In Python this is usually the difference between a mutable type and an immutable type. Python doesn’t have variables so much as it has labels for values. Literals are often implemented as singletons. So, if you have two variables which are the letter ‘a’ for example, you may not worry about if they are the same ‘a’ – why would you?
>>> one = 'a'
>>> two = 'a'
>>> one is two
True
This can vary depending on how you get the value.
>>> one = 'definitely'
>>> two = 'definitely not'
>>> three = two.split()[0]
>>> one
'definitely'
>>> two
'definitely not'
>>> three
'definitely'
>>> one is three
False
Ontologically the difference is between A is B and A == B. The first tests identity and the second tests equivalence.
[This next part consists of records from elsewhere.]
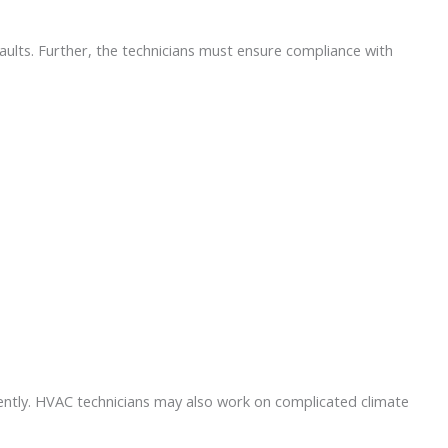
faults. Further, the technicians must ensure compliance with
iently. HVAC technicians may also work on complicated climate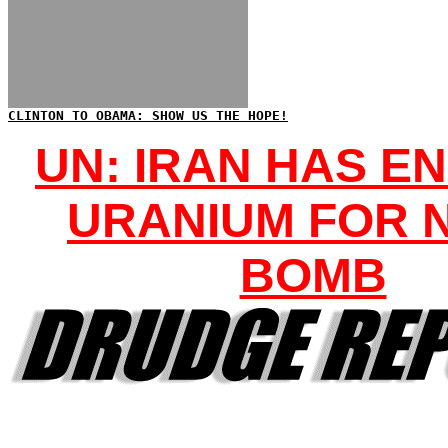
CLINTON TO OBAMA: SHOW US THE HOPE!
UN: IRAN HAS E
URANIUM FOR 
BOMB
The primary gotcha for most people with this is lists – they are mutable.
>>> a = range(4)
>>> b = a
>>> a
[0, 1, 2, 3]
>>> b
[0, 1, 2, 3]
>>> a[0] = 'alphabet'
>>> a
['alphabet', 1, 2, 3]
>>> b
['alphabet', 1, 2, 3]
* http://docs.python.org/reference/datamodel.html
* http://en.wikipedia.org/wiki/Singleton_pattern
April 26th, 2009 at 12:29 am
Thanks for the breakdown; my gotcha was indeed with a list. I was trying to make a copy of it, for to branch therefrom. I’m still not sure what the benefit is of essentially allowing multiple names for the same variable, but I’m sure I’ll come around.